Darüber hinaus soll eine Hilfe für all diejenigen gegeben werden, die mit der Pflege und Betreuung von akut deliranten Patienten im Intensivbereich beauftragt sind, um ein umfassenderes Verständnis für die Situation dieser Patienten zu erlangen. Dazu sollen Möglichkeiten aufgezeigt werden, den Umgang mit diesen Patienten, im Interesse der Kranken und auch im Interesse der Pflegenden, produktiver zu gestalten.
Es wird davon ausgegangen, dass bei der Entstehung des Durchgangssyndroms ein multifaktorieller Ursachenkomplex vorliegt. Da das Pflegepersonal intensivsten Kontakt zum Patienten hat, könnten sich Möglichkeiten ergeben, auf Ursachen direkt oder indirekt Einfluss zu nehmen. Es wird erwartet, dass gerade bei der Abwendung eines drohenden Durchgangssyndroms eine professionell durchgeführte pflegepädagogische Intervention von großer Bedeutung ist.
2. Gang der Untersuchung
Im Kapitel 4 werden zunächst die Begriffe Durchgangssyndrom und Delir voneinander abgegrenzt und definiert. Dazu ist es sinnvoll, Ursachen, Symptome und Therapiemaßnahmen aus dem medizinischen Wissenschaftsbereich heranzuziehen.
Kapitel 5 wird darlegen, wie der Patient seine Situation auf einer operativen Intensivstation wahrnimmt und Faktoren benennen, die sich positiv oder negativ auf die Psyche des Patienten auswirken.
Im Kapitel 6 wird die Pflegesituation von akut deliranten Patienten beschrieben, und es werden grundsätzliche Probleme im Umgang mit diesen Patienten aus pflegerischer Sicht erläutert.
Kapitel 7 hat herauszustellen, ob und inwieweit die Krankenpflege einen berechtigten erzieherischen Anspruch in Bezug auf den Patienten hat. Dazu wird nach Gemeinsamkeiten von Erziehung und Krankenpflege zu suchen sein sowie nach Potenzen, die eine Legitimation darstellen.
Die gewonnenen Erkenntnisse aus den vorangegangenen Kapiteln werden in Kapitel 8 Grundlage sein, um Möglichkeiten für das Pflegepersonal zu benennen, präventive und therapeutische Maßnahmen im Umgang mit Patienten anzuwenden, die sich direkt auf das Durchgangssyndrom beziehen.
Die Zusammenfassung der Ergebnisse, eine abschließende Wertung und ein Ausblick auf offenen Fragen beschließen die Arbeit mit Kapitel 9.
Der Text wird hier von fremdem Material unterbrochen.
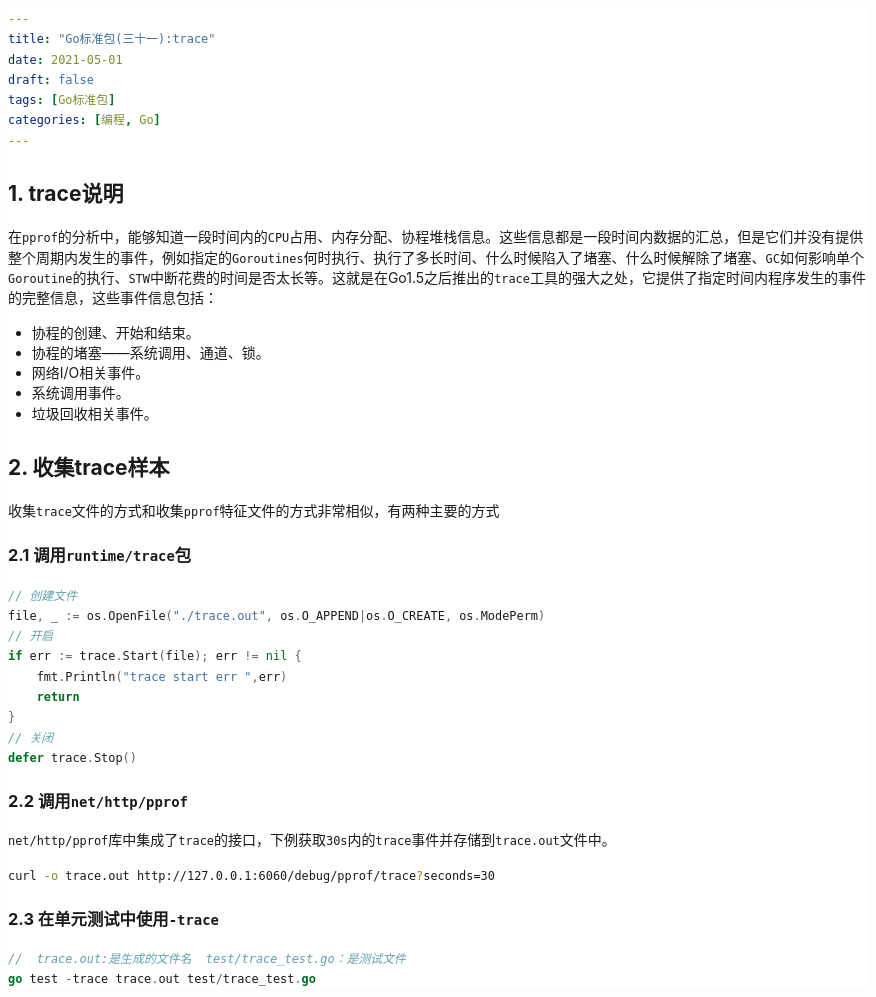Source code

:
 ```yaml
---
title: "Go标准包(三十一):trace"
date: 2021-05-01
draft: false
tags: [Go标准包]
categories: [编程, Go]
---
```


## 1. trace说明

在`pprof`的分析中，能够知道一段时间内的`CPU`占用、内存分配、协程堆栈信息。这些信息都是一段时间内数据的汇总，但是它们并没有提供整个周期内发生的事件，例如指定的`Goroutines`何时执行、执行了多长时间、什么时候陷入了堵塞、什么时候解除了堵塞、`GC`如何影响单个`Goroutine`的执行、`STW`中断花费的时间是否太长等。这就是在Go1.5之后推出的`trace`工具的强大之处，它提供了指定时间内程序发生的事件的完整信息，这些事件信息包括：

- 协程的创建、开始和结束。
- 协程的堵塞——系统调用、通道、锁。
- 网络I/O相关事件。
- 系统调用事件。
- 垃圾回收相关事件。

## 2. 收集trace样本

收集`trace`文件的方式和收集`pprof`特征文件的方式非常相似，有两种主要的方式

### 2.1 调用`runtime/trace`包

```go
// 创建文件
file, _ := os.OpenFile("./trace.out", os.O_APPEND|os.O_CREATE, os.ModePerm)
// 开启
if err := trace.Start(file); err != nil {
    fmt.Println("trace start err ",err)
    return
}
// 关闭
defer trace.Stop()
```

### 2.2 调用`net/http/pprof`

`net/http/pprof`库中集成了`trace`的接口，下例获取`30s`内的`trace`事件并存储到`trace.out`文件中。

```bash
curl -o trace.out http://127.0.0.1:6060/debug/pprof/trace?seconds=30
```

### 2.3 在单元测试中使用`-trace`

```go
//  trace.out:是生成的文件名  test/trace_test.go：是测试文件
go test -trace trace.out test/trace_test.go
```
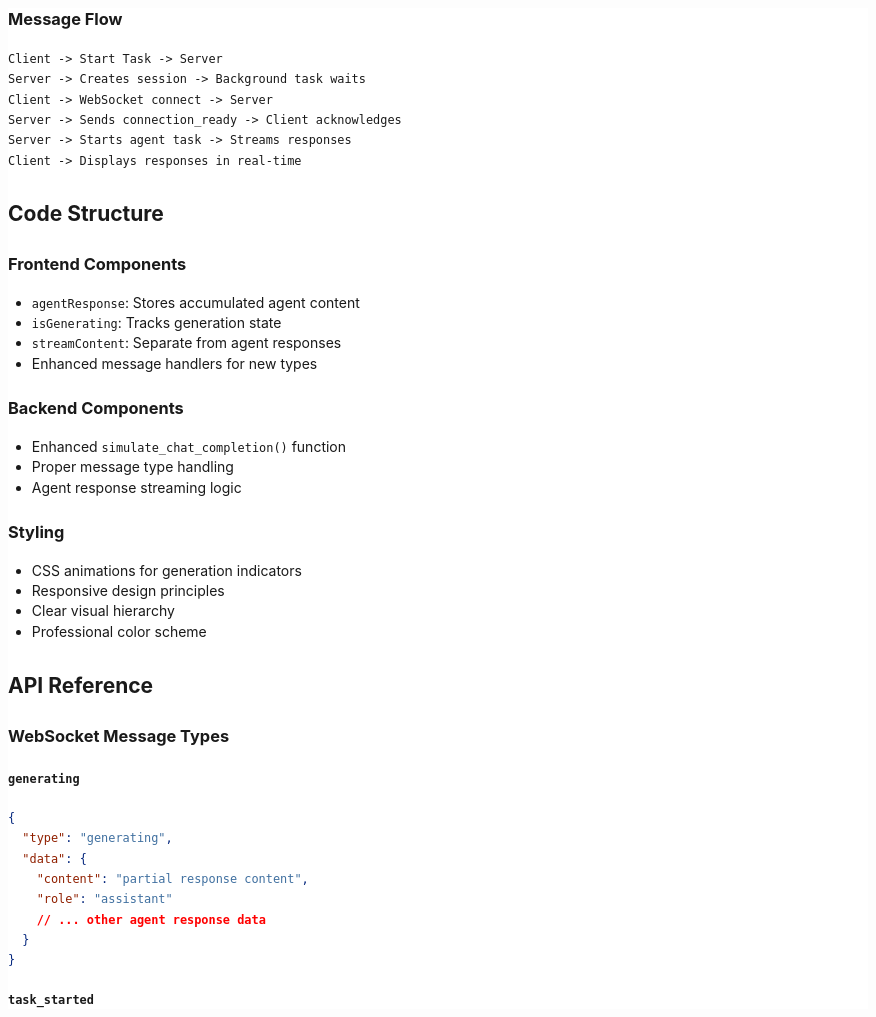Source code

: ### Message Flow

```
Client -> Start Task -> Server
Server -> Creates session -> Background task waits
Client -> WebSocket connect -> Server
Server -> Sends connection_ready -> Client acknowledges
Server -> Starts agent task -> Streams responses
Client -> Displays responses in real-time
```

## Code Structure

### Frontend Components

- `agentResponse`: Stores accumulated agent content
- `isGenerating`: Tracks generation state
- `streamContent`: Separate from agent responses
- Enhanced message handlers for new types

### Backend Components

- Enhanced `simulate_chat_completion()` function
- Proper message type handling
- Agent response streaming logic

### Styling

- CSS animations for generation indicators
- Responsive design principles
- Clear visual hierarchy
- Professional color scheme

## API Reference

### WebSocket Message Types

#### `generating`

```json
{
  "type": "generating",
  "data": {
    "content": "partial response content",
    "role": "assistant"
    // ... other agent response data
  }
}
```

#### `task_started`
3. Medizinische Aspekte des Durchgangssyndroms und Delir
3.1 Definition und Abgrenzung
Geprägt wurde der Begriff „Durchgangssyndrom“ von dem deutschen Neuropsychiater Wieck in den 50er Jahren. Er bezeichnet bestimmte organische psychische Störungen mit akutem Verlauf und folgenden gemeinsamen Merkmalen (vgl. Hewer 1999: 30):
- Auftreten in Verbindung mit akuten körperlichen Grunderkrankungen
- Fehlen einer Bewusstseinstrübung
- Die prinzipiell gegebene Reversibilität der Symptomatik
Synonyme Begriffsverwendungen lauten „akuter, exogener Reaktionstyp“ oder „Funktionspsychosen“. In der Intensivmedizin hat sich jedoch im deutschsprachigen Raum der Terminus „Durchgangssyndrom“ durchgesetzt. So wird auch im Folgenden diese Bezeichnung Verwendung finden. Als Abgrenzung zum Delir ist die Betrachtung des Bewusstseins von Bedeutung. Während das Delir mit dem Merkmal der Bewusstseinstrübung einhergeht, handelt es sich bei dem Durchgangssyndrom lediglich um eine Bewusstseinsstörung. Im alltäglichen Verständnis wird das Delir oft mit dem Missbrauch von Alkohol, Medikamenten oder Drogen in Verbindung gebracht. Es ist jedoch falsch anzunehmen, dass dies die einzigen Ursachen sind. Vielmehr kann eine Vielzahl von zerebralen und extrazerebralen Ursachen in Frage kommen.
Bei der Demenz handelt es sich um eine psychische Störung mit chronischem, irreversiblem und progressivem Verlauf. Als Oberbegriff für alle vorgenannten Formen wird die Bezeichnung Hirnorganisches Psychosyndrom (HOPS) angeführt.